= L. F. Rushbrook Williams =

British historian and civil servant

Laurence Frederic Rushbrook Williams, (1890–1978) was a British historian and civil servant who spent part of his working life in India, and had an abiding interest in Eastern culture.

==Life and work==
Williams was an Examination Fellow of All Souls' College, Oxford, between 1914 and 1921. He built up a school of Mughal studies at the University of Allahabad, where he worked as professor of Modern Indian History between 1914 and 1920. He was appointed director of the Central Bureau of Public Information in 1920. Among other duties he was responsible for compiling annual reports on India submitted to parliament. He left government service to work as the foreign minister for the princely state of Patiala in 1925. This role resulted in advisory work for the princely states in discussions about the federal aspects of the 1935 Government of India Act. After the Round Table conferences Williams returned to India in the employment of Jam Ranjitsinjhi of Navanagar state. He returned to London in 1937, and joined the Ministry of Information in 1939. He was briefly Eastern Services Director of the BBC, before joining the editorial staff of The Times (London) in 1944, where he stayed until his retirement in 1955. He acted as a government advisor on Middle East and Asian affairs, and contributed to publications like the Royal Central Asian Society Journal and the Encyclopædia Britannica.

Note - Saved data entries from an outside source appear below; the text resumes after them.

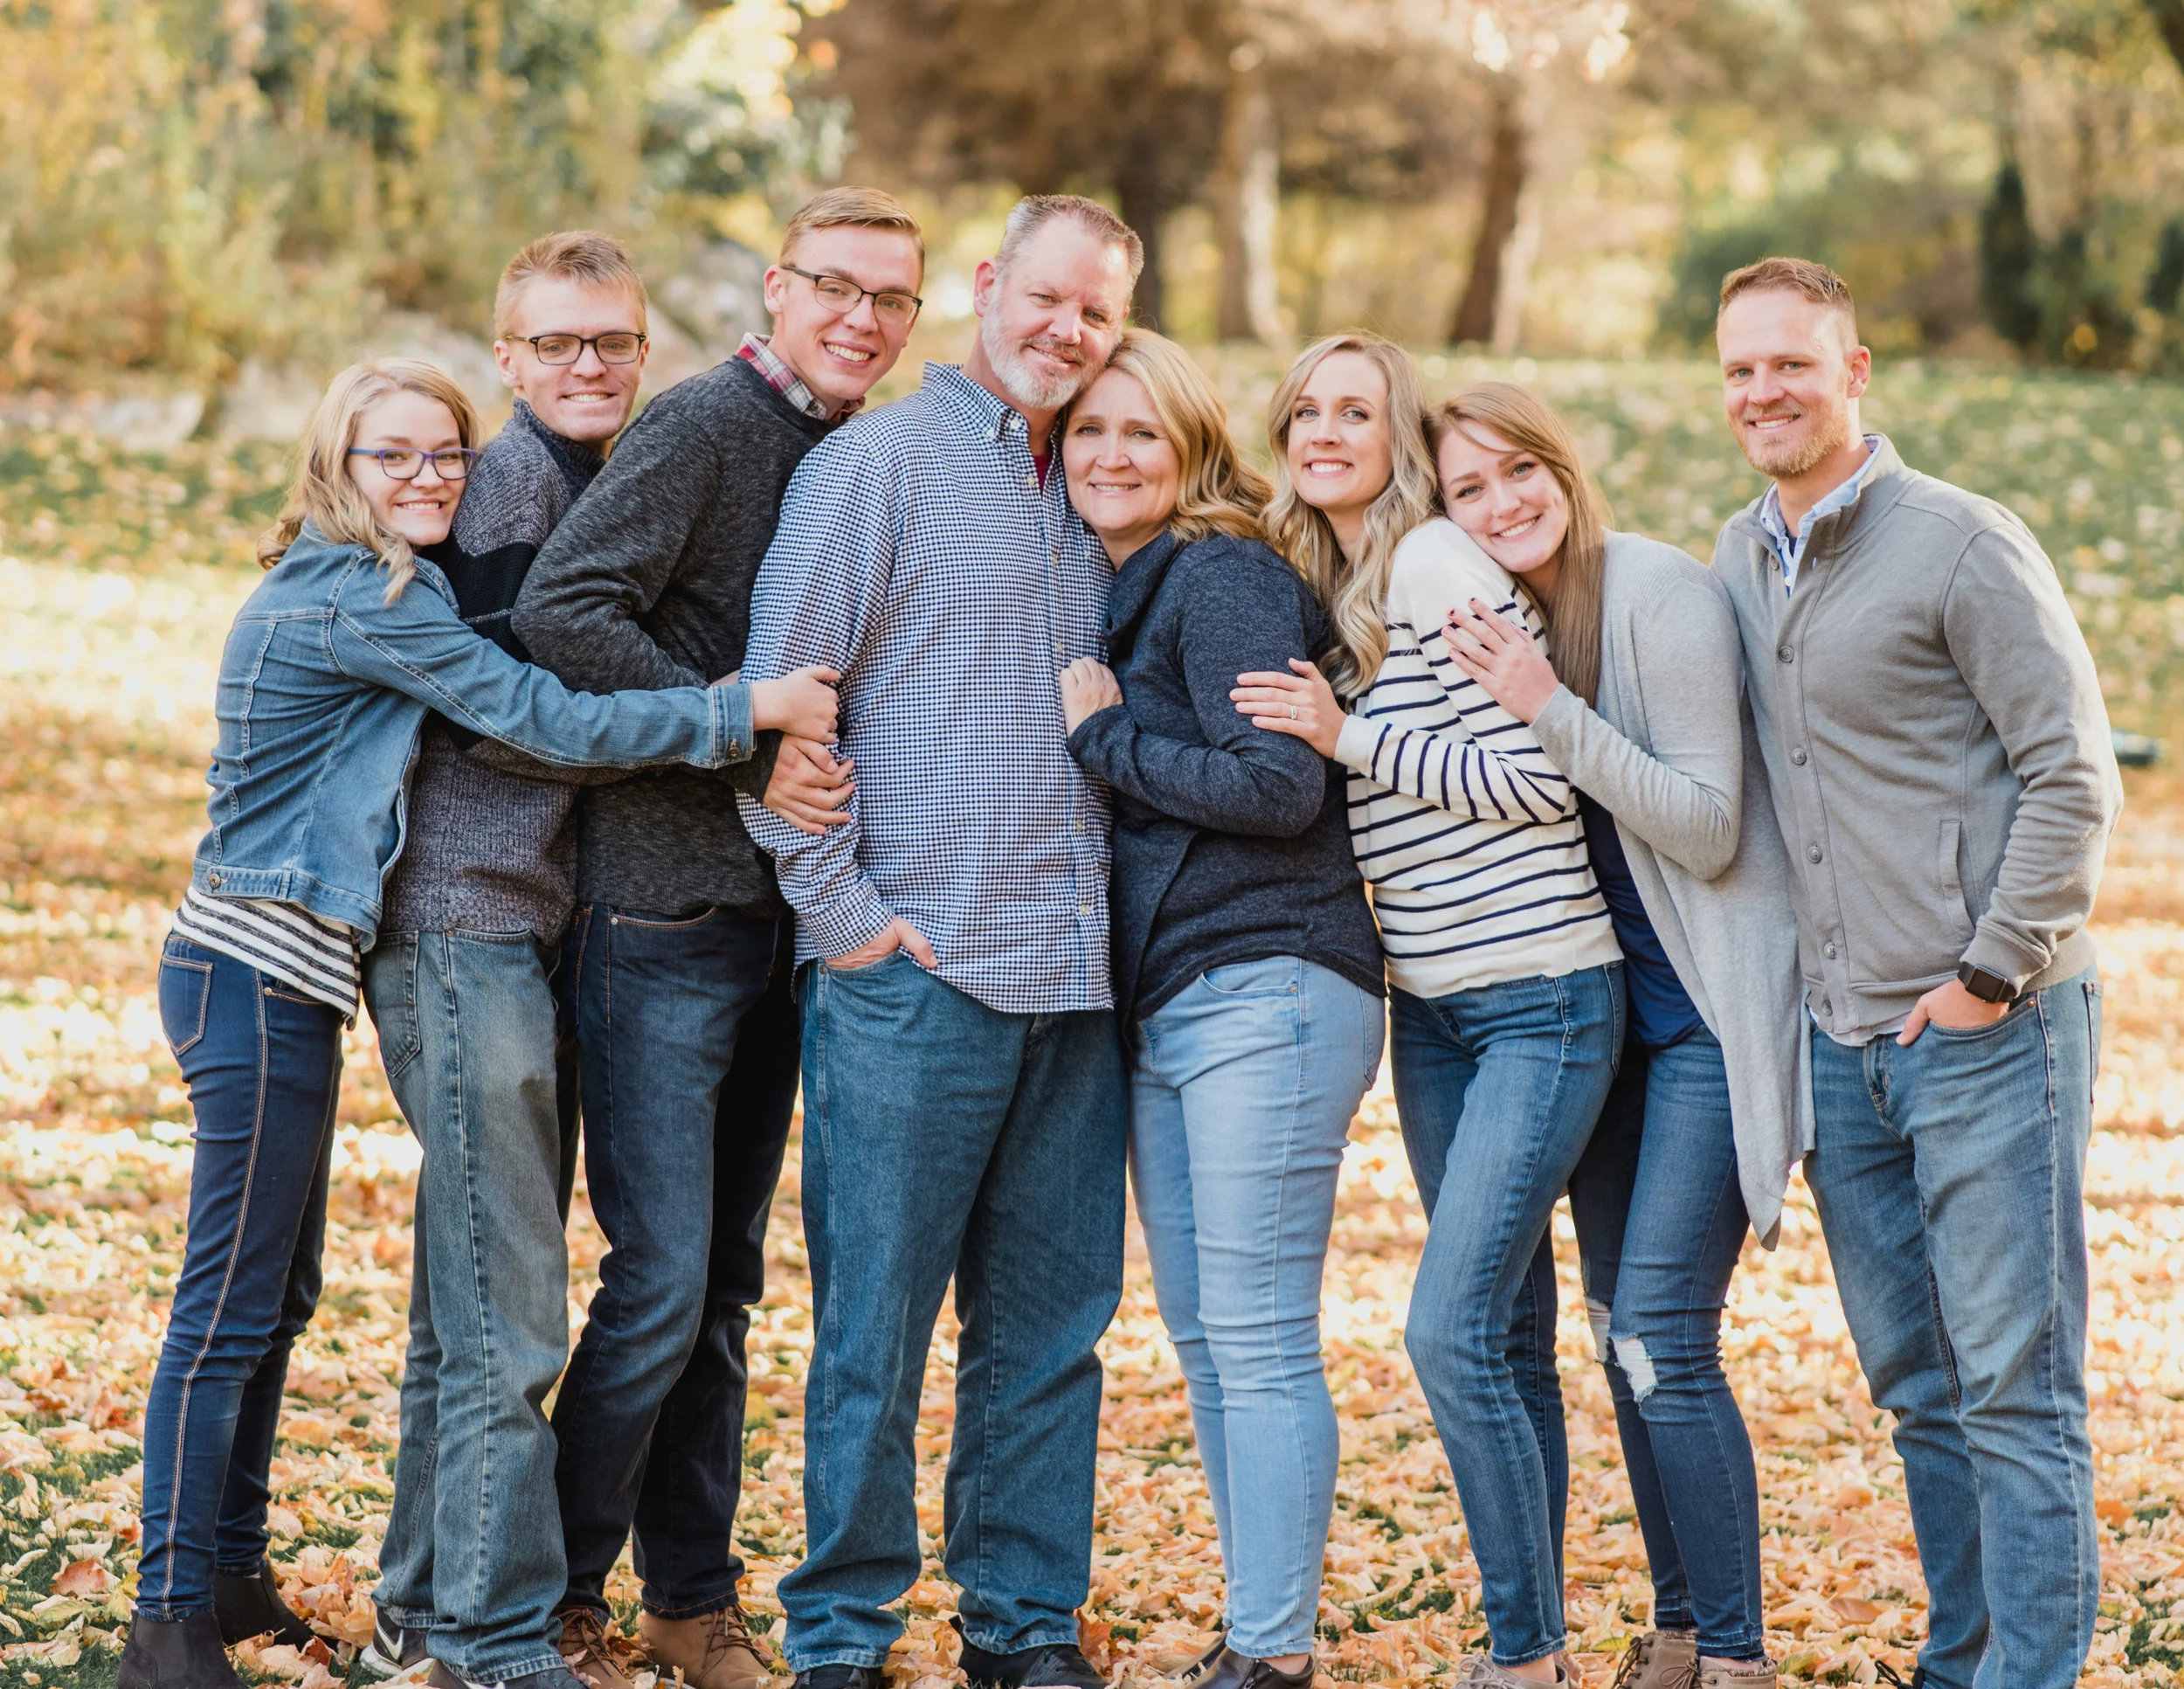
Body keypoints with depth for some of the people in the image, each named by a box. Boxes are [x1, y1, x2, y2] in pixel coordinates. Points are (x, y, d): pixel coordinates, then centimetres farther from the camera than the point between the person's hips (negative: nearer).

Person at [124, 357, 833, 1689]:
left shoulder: (343, 589, 15)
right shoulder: (365, 600, -15)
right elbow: (547, 719, -19)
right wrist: (747, 712, -16)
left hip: (279, 976, 10)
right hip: (257, 978, -10)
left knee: (280, 1291, 16)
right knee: (234, 1304, -6)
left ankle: (232, 1564, 25)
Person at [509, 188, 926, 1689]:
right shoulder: (708, 426, -11)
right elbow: (562, 609, -21)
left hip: (780, 914, 8)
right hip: (667, 908, -7)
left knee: (724, 1280, 13)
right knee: (661, 1282, -6)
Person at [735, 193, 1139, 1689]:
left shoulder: (1095, 495, 16)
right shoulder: (877, 463, -2)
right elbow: (776, 704, -6)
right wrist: (841, 909, -9)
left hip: (1077, 975, 6)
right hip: (917, 971, -5)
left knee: (1053, 1325, 9)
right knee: (877, 1323, -1)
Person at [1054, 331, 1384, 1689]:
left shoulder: (1226, 579, -9)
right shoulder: (1114, 593, 17)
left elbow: (1279, 785, -17)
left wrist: (1103, 734, -10)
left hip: (1266, 991, -9)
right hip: (1163, 1008, 9)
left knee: (1258, 1338, -9)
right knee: (1201, 1331, 11)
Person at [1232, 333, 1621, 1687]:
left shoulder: (1443, 570, -13)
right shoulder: (1319, 590, 12)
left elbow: (1538, 782, -16)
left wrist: (1347, 736, -16)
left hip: (1543, 1000, -8)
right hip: (1432, 1008, 8)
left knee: (1453, 1332, -14)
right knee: (1509, 1339, 11)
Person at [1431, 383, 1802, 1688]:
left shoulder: (1662, 592, -17)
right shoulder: (1488, 619, 5)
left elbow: (1709, 832, -19)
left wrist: (1551, 711, -27)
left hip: (1714, 1006, -7)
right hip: (1606, 1003, 7)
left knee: (1661, 1336, -12)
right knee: (1621, 1330, 10)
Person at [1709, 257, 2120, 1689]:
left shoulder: (1962, 546, -9)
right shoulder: (1737, 561, 12)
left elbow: (2074, 776, -11)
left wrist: (1990, 975, -14)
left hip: (1990, 1032, -7)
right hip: (1841, 1038, 7)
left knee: (2015, 1387, -4)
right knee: (1915, 1384, 13)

Williams wrote on a range of topics, which included several books on India, Asia and the Middle East. He became interested in Sufism through his contact with Sirdar Ikbal Ali Shah and late in his retirement edited an anthology of contributions to a symposium in honour of the work of the noted Sufi author, Idries Shah.

==Selected Works==
- History of the Abbey of St. Alban. Longmans, Green & Co. 1917.
- An Empire Builder of the Sixteenth Century: A Summary Account of the Political Career of Zahir-Ud-Din Muhammad, Surnamed Babur. Longmans, Green & Co. 1918.
- The Cultural Significance of the Indian States. Humphrey Milford. 1930.
- What About India? Thomas Nelson. 1938.
- India. Oxford Pamphlets on World Affairs, No. 32. Oxford University Press. 1940.
- The State of Israel. Faber and Faber. 1957
- The black hills: Kutch in history and legend: a study in Indian local loyalties. Weidenfeld & Nicolson, 1958.
- Handbook for Travellers in India, Pakistan and Nepal
- The State of Pakistan. Faber and Faber. 1962.
- The East Pakistan tragedy. Tom Stacey. 1972.
- Sufi Studies: East and West. Penguin, 1983.
- Pakistan Under Challenge. Tom Stacey. 1975.
- Great Men of India
- Inside Both Indias, 1914-1938: Working in British India and the Princely States with men and women who were laying the foundations of the India, Pakistan, and Bangladesh of today. No date. Privately printed book.
- Ethnic diversity in India. Anmol. 1985.